Stored data entries:
◆ ◆ ◆ ◆

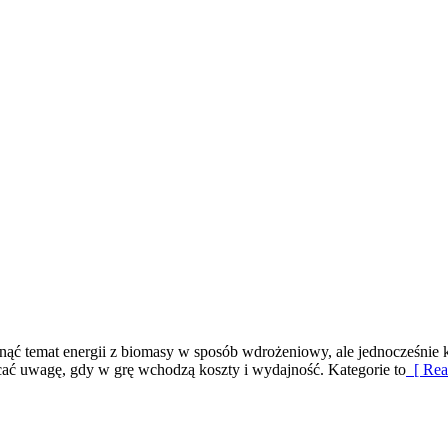
rnąć temat energii z biomasy w sposób wdrożeniowy, ale jednocześnie k
cać uwagę, gdy w grę wchodzą koszty i wydajność. Kategorie to
[ Rea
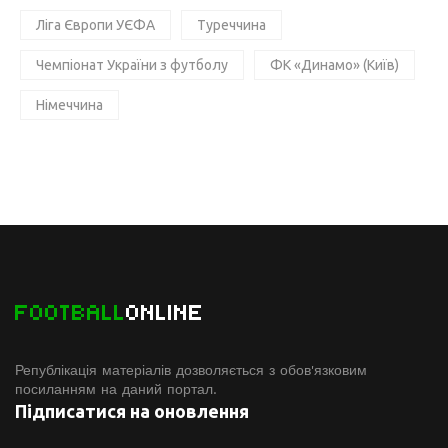
Ліга Європи УЄФА
Туреччина
Чемпіонат України з футболу
ФК «Динамо» (Київ)
Німеччина
FOOTBALL
ONLINE
Републікація матеріалів дозволяється з обов'язковим
посиланням на даний портал.
Підписатися на оновлення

◆ ◆ ◆ ◆

● PROBLEM: Copy out, word for word, the lines of the data from the line containing "Ліга Європи УЄФА" up to and including the final line of the data.

● ANSWER TO THE EXERCISE:
Ліга Європи УЄФА
Туреччина
Чемпіонат України з футболу
ФК «Динамо» (Київ)
Німеччина
FOOTBALL
ONLINE
Републікація матеріалів дозволяється з обов'язковим
посиланням на даний портал.
Підписатися на оновлення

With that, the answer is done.